I had decided I wanted two main things from my Noble Man workshop: 1) to shed the massive shame, self-loathing, and feeling like a bad person all the time that I carried with me, and 2) to understand and heal what felt like a very compulsive relationship to wanting women’s attention, sexually and otherwise.

People generally like me, and I have always been called smart and kind and successful. However, this image that others seemed to see didn’t occur to me as remotely accurate. I judged myself harshly. Everything I did was wrong, and I was worthless. These are some of the voices in my head.

In regard to women, when I was in college, I noticed that I really needed attention from women, and that I couldn’t will myself to not need it. I couldn’t really date anyone for a prolonged period of time because I would invariably need intimacy with someone else. (Now, some people would say this is human, and I generally agree, but it was the fact that it felt like I was not myself in these moments, that they felt compulsive and out of my normal feelings of choosing, that had me wanting to change it.) I continued to rinse and repeat for years, even through lots of therapy and coaching. After about 10 years, this pattern no longer worked for me because I had met the woman who is now my wife, and I knew on some level this was the case and I needed to be open with her and work on it.
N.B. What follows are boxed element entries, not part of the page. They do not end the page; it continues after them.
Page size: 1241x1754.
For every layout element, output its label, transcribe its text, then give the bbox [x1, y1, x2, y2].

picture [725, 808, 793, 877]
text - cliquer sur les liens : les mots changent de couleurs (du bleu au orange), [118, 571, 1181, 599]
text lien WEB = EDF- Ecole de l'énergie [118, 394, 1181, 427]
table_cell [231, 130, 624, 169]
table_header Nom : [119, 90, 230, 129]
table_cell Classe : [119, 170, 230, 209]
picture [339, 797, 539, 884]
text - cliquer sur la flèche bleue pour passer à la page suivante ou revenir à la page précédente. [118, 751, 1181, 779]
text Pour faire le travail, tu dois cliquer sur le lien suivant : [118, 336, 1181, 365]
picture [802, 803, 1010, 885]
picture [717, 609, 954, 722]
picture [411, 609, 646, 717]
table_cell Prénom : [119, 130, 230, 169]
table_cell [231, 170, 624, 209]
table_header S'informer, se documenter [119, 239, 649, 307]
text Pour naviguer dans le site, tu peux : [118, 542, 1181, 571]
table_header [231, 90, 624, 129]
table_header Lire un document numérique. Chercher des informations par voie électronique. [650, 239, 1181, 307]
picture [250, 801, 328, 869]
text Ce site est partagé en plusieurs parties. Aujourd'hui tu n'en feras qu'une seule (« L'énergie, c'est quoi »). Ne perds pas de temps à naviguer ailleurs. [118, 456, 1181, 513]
Noble Man changed my life, so much so that I now work for COB. I won’t discuss the particulars of  processes, as part of the transformation comes from stepping into yourself in these challenges in the moment they occur, but I gained a few major things that I want to share.

First is that I received some feedback about my intensely harsh inner critic that reminded me of and allowed me to feel more–as there is a difference between knowing something and being able to enact it–the fact that my critic’s job is to keep me safe, not make me miserable. That was my incorrect interpretation of my mind’s behavior. I developed this seemingly corny but power practice of saying to my critic, whenever it arose in my head, “I appreciate your help. I know you’re concerned about me looking stupid, but I’m pretty sure I have this one covered.” And, as a result, those voices would go away for a while.

Second, although I didn’t totally understand where these feelings of being a bad person came from until much later (a story that I’ll save for another date), I could feel more love for myself through being around a group of people that in those moments completely accepted whatever I am/was. One of COB’s trademark phrases is “It’s all welcome.” And this is completely true in a way I’ve never seen before. I got to practice being entirely myself and withholding nothing, and this was hugely transformative.

Third, through a lesson that addresses the topic of anger, which is so badly skewed in our culture, I was able to release a lot of the pain I had felt earlier in my life in being made fun of by others, not fitting in, being scared of going to new places, and I could allow myself to love people in my life and also see that some of the things they did made me angry. I could see that each of us is a human being with the entire spectrum of humanity, good and bad.

Last, although again it wasn’t completely clear exactly where this came from, I started to understand more of the dynamic about my relationship with women. One aspect was that I conflated sex and intimacy as one thing, such that having sex felt like someone saying they loved me. Then, since I had lost love for myself, I sought it out in other ways, and the way that seemed the best escape to me was intimacy and care from women. Seeing this, especially in a workshop staffed by women, and being heard and accepted, completely changed my life.

I will not say that I never experienced these issues and feelings again, but I made a strong movement toward more positive human feelings. Noble Man brought me toward the developmental steps I was looking for, and therefore more self-love, openness, and joy in a way I doubted was possible.